A população até aceita tudo isto com um estoicismo verdadeiramente notável. Porque o português aprendeu, há muito tempo, a não esperar nada do Estado. Para quê? Quando um cidadão se atreve a pedir algo que o Estado “oferece” – como saúde ou educação, imagine-se o luxo! – encontra apenas um Estado mastodôntico que nos tira até à última gota de impostos e dá em troca uma sala de espera cheia, um corredor de hospital com vista para a falta de camas, ou, claro, a mesma promessa eterna de “investimento” que nunca chega.


A Carga Fiscal Pesada e o Serviço Público de Papelão


E como ignorar a cereja em cima do bolo, a carga fiscal? Porque se há uma coisa que o Estado sabe fazer com eficiência é cobrar impostos. Exigir pagamento, obrigar a contribuições, cobrar taxas e criar a miragem de um retorno que não existe. 

Porque é que ninguém questiona que pagamos tanto e recebemos tão pouco? Na saúde, é um drama. Na educação, uma piada. Na segurança, um escândalo. Na justiça nem se fala. E em termos de planeamento, uma metáfora perfeita do país inteiro: tudo improvisado, sem plano a médio ou longo prazo, confiando que talvez alguém deite mão ao assunto e, se não der, o próximo governo que se desenrasque.

Portugal é especialista em dizer que “não há dinheiro”, enquanto cria impostos de tudo e mais alguma coisa. Dizem que “não há médicos”, mas há sempre filas intermináveis para pagar a nossa dignidade. Dizem que “não há professores”, mas há sempre dinheiro para consultorias e para um qualquer “plano nacional” – que é, quase sempre, a tradução do próximo atraso ou o estudo que nos vai explicar, uma vez mais, porque é que isto não funciona. E o português já está vacinado contra estas promessas, claro. Só a imunidade contra o cinismo nos mantém vivos.

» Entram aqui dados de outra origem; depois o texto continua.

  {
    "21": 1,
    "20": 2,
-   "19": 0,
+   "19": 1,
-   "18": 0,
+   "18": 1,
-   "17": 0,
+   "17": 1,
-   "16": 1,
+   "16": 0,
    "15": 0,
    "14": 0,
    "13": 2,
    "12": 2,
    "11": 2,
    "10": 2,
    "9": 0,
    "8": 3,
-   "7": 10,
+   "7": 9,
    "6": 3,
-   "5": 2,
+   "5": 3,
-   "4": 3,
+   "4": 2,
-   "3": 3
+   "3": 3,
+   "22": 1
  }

Entre o Cinismo e a Comédia: Portugal, Um País de Desculpas


Cada área relevante para a dignidade do país está transformada numa triste paródia de si mesma. Se o Ministério da Saúde é um circo de horas de espera, o Ministério da Educação é um espetáculo de decibéis descontrolados, professores desmotivados e alunos que aprendem só o básico para escapar com um canudo. A tutela das Obras Públicas faz rotundas onde não há trânsito e pontes onde não há rio. E o Ministério da Segurança Social só parece seguro para quem está atrás do guiché, porque quem está à frente sabe que é preciso um diploma em burocracia para tratar seja do que for. No Ministério da Justiça, impera a injustiça. Cada ministério parece competir numa corrida de incompetências, onde o verdadeiro prémio é saber que, apesar de tudo, continuamos a pagar.

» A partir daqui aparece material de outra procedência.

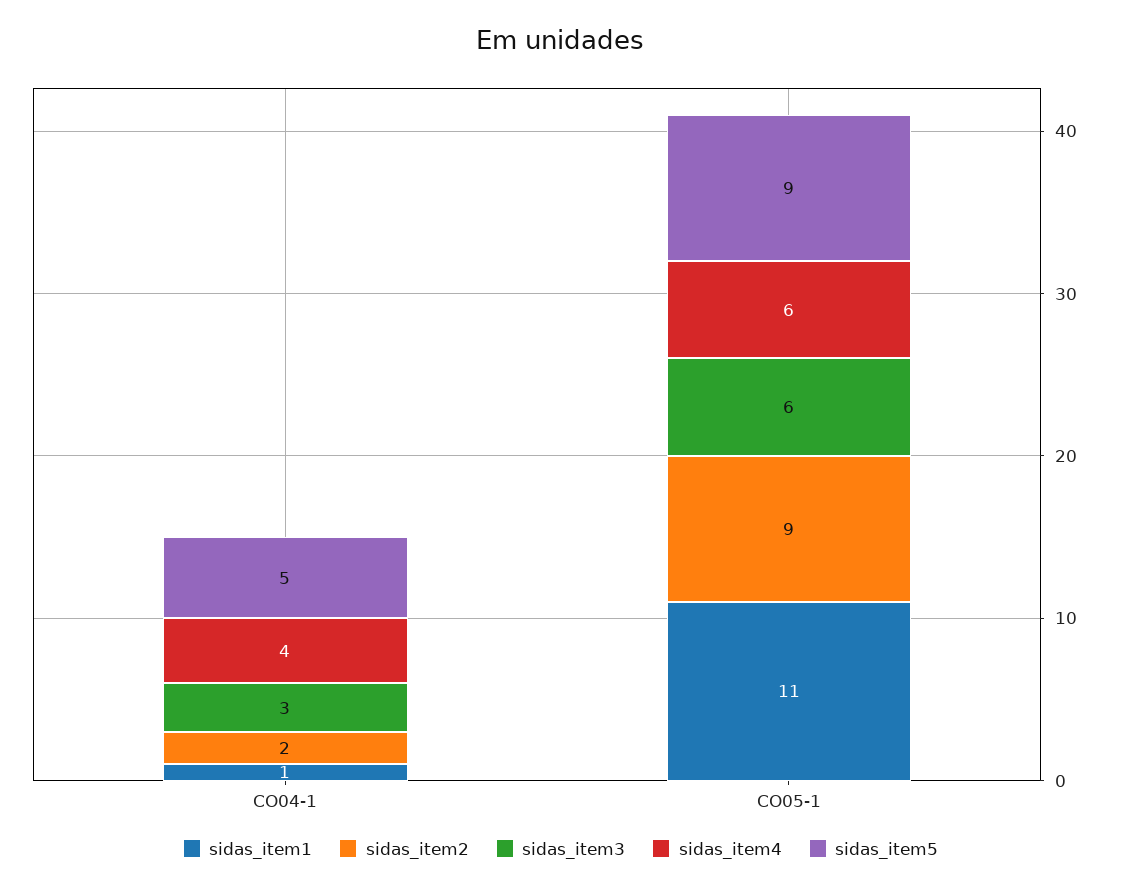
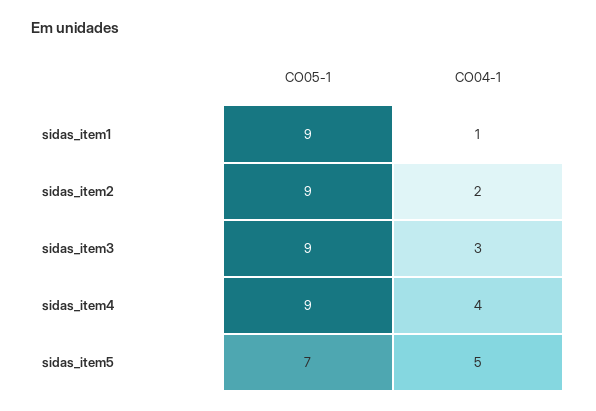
  {
    "sidas_item1": {
      "CO04-1": 1,
-     "CO05-1": 11
+     "CO05-1": 9
    },
    "sidas_item2": {
      "CO04-1": 2,
      "CO05-1": 9
    },
    "sidas_item3": {
      "CO04-1": 3,
-     "CO05-1": 6
+     "CO05-1": 9
    },
    "sidas_item4": {
      "CO04-1": 4,
-     "CO05-1": 6
+     "CO05-1": 9
    },
    "sidas_item5": {
      "CO04-1": 5,
-     "CO05-1": 9
+     "CO05-1": 7
    }
  }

O pior disto tudo? O Estado cobra-nos como se fosse a Suécia, com impostos que fariam corar os cidadãos dinamarqueses, e entrega-nos um serviço que faria, quem sabe, até a Albânia protestar. Mas aqui, nada. Pagamos para uma saúde pública que não chega, para uma educação pública que não ensina, e para uma segurança pública que… (ficam as reticencias, dizem mais que palavas). Tudo o que o Estado nos promete está embrulhado numa ilusão. Somos uma miragem de eficiência, onde os papéis vão e vêm, os estudos continuam a estudar e, no fim, a única coisa que avança são as derrapagens financeiras, os prazos e as promessas.


Pequeno País, Grandes Problemas: A Máquina do Estado Português


E cá estamos nós, num país com a população de uma cidade, atolados num pântano de desculpas e numa ilusão que o governo insiste em alimentar. E quem paga? Pagamos todos, claro. E pagamos caro, todos os meses, para sustentar a máquina de um Estado que nunca vai ao sítio.

Quando uma nação minúscula como a nossa não consegue coordenar os seus serviços essenciais, só nos resta a conclusão óbvia: Portugal é uma comédia nacional com impostos de país sério. Uma cidade disfarçada de país, onde fingimos que o Estado existe para nos proteger, quando o seu verdadeiro papel é colecionar o nosso dinheiro enquanto perpetua o caos com um toque de arte barroca.